Die Österr. Strafprozeßordnung läßt gegen Entscheidungen der Bezirksrichter, sofern dieselben nicht der Berufung unterliegen, an den Gerichtshof erster Instanz binnen drei Tagen (§. 481), gegen Verfügungen oder Verzögerungen des Untersuchungsrichters an die Ratskammer und gegen deren Entscheidung ausnahmsweise, insbesondere über Verhaftung, Beschwerde mit dreitägiger Frist an den Gerichtshof zweiter Instanz zu (§§. 113, 114) und ordnet im übrigen die Beschwerde bei den einzelnen Fällen.

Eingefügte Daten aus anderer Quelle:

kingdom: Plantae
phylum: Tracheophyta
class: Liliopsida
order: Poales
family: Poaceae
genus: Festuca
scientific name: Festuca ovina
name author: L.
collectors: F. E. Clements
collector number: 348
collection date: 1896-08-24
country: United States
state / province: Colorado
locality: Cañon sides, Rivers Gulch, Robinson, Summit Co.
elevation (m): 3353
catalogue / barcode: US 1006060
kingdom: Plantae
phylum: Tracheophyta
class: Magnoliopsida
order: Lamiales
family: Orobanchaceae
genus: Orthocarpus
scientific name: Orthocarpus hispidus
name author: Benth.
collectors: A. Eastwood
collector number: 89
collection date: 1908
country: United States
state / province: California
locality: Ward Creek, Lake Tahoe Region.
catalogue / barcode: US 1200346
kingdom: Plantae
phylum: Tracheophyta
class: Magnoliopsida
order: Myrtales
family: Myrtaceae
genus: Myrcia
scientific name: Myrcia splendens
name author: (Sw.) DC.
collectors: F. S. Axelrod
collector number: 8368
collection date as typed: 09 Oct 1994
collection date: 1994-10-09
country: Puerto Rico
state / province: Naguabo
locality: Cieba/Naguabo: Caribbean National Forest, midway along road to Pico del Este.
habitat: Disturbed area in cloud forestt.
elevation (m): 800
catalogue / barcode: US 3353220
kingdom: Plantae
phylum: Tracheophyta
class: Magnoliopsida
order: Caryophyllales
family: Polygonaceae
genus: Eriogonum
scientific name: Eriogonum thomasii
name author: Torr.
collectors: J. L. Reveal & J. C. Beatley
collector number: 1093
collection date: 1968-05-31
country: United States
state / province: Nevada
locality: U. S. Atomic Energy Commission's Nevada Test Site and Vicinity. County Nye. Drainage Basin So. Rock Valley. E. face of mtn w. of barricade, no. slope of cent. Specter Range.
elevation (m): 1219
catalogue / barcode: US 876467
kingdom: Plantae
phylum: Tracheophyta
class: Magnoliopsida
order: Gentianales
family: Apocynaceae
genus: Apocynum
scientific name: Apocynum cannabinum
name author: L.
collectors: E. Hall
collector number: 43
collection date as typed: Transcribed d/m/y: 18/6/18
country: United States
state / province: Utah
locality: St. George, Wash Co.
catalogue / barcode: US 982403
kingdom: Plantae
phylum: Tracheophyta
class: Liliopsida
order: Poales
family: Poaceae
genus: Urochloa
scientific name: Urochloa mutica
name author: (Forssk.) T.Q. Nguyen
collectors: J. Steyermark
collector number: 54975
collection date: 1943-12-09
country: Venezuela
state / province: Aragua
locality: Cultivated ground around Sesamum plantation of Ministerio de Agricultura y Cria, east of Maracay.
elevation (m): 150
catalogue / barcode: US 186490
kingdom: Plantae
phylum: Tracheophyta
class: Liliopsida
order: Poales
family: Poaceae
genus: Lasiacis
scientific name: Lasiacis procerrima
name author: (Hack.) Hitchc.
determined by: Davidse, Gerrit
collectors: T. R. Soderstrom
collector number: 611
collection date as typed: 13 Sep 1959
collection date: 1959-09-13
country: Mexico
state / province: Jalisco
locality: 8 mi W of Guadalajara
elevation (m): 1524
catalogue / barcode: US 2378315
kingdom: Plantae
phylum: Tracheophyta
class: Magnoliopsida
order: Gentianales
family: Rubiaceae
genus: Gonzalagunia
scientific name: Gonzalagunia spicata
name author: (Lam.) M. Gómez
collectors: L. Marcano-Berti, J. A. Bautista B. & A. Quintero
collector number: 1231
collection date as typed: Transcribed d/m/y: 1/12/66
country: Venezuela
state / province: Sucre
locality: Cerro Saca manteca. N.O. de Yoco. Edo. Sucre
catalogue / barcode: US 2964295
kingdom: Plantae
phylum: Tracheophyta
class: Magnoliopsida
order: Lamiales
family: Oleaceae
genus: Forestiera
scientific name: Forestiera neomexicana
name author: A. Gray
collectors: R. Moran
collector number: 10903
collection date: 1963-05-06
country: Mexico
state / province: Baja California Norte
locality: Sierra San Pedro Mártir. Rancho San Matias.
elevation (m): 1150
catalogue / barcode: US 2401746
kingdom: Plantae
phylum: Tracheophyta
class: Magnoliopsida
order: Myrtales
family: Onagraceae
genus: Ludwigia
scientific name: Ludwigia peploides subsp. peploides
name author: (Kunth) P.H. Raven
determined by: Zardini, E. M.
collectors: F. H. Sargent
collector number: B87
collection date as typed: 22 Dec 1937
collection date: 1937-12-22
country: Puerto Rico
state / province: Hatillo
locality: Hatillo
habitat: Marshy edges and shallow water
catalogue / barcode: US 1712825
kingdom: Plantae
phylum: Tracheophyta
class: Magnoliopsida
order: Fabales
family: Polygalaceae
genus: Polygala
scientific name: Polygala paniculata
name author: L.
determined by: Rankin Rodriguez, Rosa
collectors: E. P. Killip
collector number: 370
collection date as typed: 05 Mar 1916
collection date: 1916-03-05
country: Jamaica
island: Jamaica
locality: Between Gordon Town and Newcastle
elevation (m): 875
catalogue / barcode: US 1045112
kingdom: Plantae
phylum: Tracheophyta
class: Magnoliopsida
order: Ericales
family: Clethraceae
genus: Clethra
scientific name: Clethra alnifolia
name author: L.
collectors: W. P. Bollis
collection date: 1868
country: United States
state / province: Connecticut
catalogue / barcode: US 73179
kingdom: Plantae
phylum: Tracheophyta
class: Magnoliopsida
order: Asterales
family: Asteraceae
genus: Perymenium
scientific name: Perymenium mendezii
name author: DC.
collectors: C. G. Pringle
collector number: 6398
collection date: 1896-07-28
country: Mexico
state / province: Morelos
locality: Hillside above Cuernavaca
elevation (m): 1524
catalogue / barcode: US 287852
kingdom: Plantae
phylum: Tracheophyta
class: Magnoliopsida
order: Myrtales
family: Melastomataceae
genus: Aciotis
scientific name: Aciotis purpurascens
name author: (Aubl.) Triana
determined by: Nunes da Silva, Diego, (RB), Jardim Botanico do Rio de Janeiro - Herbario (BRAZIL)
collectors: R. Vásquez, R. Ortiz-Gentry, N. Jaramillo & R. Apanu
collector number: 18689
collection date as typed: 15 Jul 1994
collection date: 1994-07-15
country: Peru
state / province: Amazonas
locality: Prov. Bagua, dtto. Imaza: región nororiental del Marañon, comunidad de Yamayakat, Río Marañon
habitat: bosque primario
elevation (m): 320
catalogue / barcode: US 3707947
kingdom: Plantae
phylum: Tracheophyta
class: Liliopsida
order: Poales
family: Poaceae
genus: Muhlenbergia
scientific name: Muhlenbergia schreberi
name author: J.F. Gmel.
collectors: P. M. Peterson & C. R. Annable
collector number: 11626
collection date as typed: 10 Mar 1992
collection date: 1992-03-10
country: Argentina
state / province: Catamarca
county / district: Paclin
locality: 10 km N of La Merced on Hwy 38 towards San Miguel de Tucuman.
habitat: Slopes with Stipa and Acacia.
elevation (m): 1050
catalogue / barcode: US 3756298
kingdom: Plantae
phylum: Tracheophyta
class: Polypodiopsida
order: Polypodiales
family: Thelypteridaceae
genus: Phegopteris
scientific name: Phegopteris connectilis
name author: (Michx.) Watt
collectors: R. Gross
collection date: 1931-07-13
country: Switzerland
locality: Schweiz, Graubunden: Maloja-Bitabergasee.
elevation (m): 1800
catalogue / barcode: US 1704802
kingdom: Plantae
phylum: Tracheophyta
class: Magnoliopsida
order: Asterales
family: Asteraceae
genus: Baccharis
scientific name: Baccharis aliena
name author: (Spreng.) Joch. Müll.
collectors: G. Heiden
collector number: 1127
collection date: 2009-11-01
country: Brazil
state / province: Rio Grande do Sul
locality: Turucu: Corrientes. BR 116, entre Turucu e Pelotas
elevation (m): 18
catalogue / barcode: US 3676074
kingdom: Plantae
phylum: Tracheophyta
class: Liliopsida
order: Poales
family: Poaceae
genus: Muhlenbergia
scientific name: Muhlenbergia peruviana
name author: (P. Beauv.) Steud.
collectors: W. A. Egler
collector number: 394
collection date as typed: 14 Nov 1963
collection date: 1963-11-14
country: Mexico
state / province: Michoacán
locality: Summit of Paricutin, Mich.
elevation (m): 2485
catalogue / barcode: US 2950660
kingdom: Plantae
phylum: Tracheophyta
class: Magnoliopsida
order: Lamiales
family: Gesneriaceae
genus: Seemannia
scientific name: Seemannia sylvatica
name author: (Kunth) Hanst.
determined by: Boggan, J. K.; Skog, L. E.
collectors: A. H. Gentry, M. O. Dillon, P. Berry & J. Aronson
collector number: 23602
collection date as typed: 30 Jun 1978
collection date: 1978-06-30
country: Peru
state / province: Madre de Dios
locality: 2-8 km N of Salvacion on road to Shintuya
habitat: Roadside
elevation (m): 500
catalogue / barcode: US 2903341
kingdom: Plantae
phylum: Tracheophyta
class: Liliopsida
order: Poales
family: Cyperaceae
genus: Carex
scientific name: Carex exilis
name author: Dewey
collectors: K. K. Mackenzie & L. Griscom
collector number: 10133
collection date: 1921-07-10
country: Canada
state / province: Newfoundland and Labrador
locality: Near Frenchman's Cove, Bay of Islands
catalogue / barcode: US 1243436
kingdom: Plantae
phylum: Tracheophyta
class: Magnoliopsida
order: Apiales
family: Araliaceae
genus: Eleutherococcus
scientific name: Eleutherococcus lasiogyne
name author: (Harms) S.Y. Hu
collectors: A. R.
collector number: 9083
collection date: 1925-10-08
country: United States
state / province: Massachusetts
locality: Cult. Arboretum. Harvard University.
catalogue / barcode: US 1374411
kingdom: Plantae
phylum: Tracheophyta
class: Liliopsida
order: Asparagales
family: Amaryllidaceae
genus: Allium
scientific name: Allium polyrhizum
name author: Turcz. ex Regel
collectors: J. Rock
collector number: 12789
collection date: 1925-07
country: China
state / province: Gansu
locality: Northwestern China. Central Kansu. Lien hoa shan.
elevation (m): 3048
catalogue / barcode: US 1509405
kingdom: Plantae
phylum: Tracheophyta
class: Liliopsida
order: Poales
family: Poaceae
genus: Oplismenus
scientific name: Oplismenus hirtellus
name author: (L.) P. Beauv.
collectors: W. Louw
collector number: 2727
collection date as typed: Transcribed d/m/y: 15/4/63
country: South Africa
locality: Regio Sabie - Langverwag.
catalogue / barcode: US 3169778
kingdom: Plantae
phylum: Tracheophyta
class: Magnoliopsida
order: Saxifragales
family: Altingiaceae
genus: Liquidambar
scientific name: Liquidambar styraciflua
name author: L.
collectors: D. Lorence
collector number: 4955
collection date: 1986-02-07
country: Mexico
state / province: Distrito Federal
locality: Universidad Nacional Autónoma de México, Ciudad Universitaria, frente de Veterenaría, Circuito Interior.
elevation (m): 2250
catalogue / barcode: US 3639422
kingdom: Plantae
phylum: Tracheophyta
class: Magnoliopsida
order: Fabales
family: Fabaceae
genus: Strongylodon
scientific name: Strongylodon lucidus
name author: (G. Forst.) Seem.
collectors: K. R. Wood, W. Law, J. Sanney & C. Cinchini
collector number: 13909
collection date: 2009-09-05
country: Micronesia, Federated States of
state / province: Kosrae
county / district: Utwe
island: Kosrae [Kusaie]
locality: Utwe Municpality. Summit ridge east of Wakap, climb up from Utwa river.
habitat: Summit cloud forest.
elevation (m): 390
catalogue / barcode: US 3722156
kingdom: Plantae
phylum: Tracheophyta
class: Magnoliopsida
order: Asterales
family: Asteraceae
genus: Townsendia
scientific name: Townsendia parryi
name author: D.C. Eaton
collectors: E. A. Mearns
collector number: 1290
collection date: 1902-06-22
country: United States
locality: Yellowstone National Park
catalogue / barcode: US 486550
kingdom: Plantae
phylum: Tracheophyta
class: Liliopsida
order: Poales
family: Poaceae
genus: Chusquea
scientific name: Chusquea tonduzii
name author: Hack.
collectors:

6) Wegen Justizverzögerung oder Justizverweigerung findet die Beschwerde sowohl in Civilprozeß- wie in Strafsachen an die vorgesetzte Behörde statt. Das Deutsche Reichsgericht ist nicht vorgesetzte Behörde der Landesgerichte; nur bei Ablehnung der Rechtshilfe geht eine A. an das Reichsgericht nach §. 160 des Gerichtsverfassungsgesetzes. Dagegen ist nach Art. 77 der Reichsverfassung eine Beschwerde wegen Justizverweigerung an den Bundesrat zulässig.
7) Beim Militär sind die Vorschriften über Beschwerde erst in der neuesten Zeit einer Linderung unterzogen worden, indem eine Kabinettsorder vom bestimmt, daß der zweite Satz des Kriegsartikels 22 für die Folge festzusetzen habe, daß der Soldat niemals während oder unmittelbar nach Beendigung des Dienstes, sondern erst am folgenden Tage seine Beschwerde anbringen darf. Im weitern Verfolg dieser grundlegenden Änderung sind dann auch die Bestimmungen über die Beschwerdeführung der Personen des Soldatenstandes vom Feldwebel abwärts in diesem Sinn abgeändert worden. Nicht berührt sind bei dieser Neuerung die alten Vorschriften, nach denen die Beschwerde von Soldaten in einem besondern Dienstwege zur Kenntnis der Vorgesetzten desjenigen, über welchen Beschwerde geführt wird, zu gelangen haben.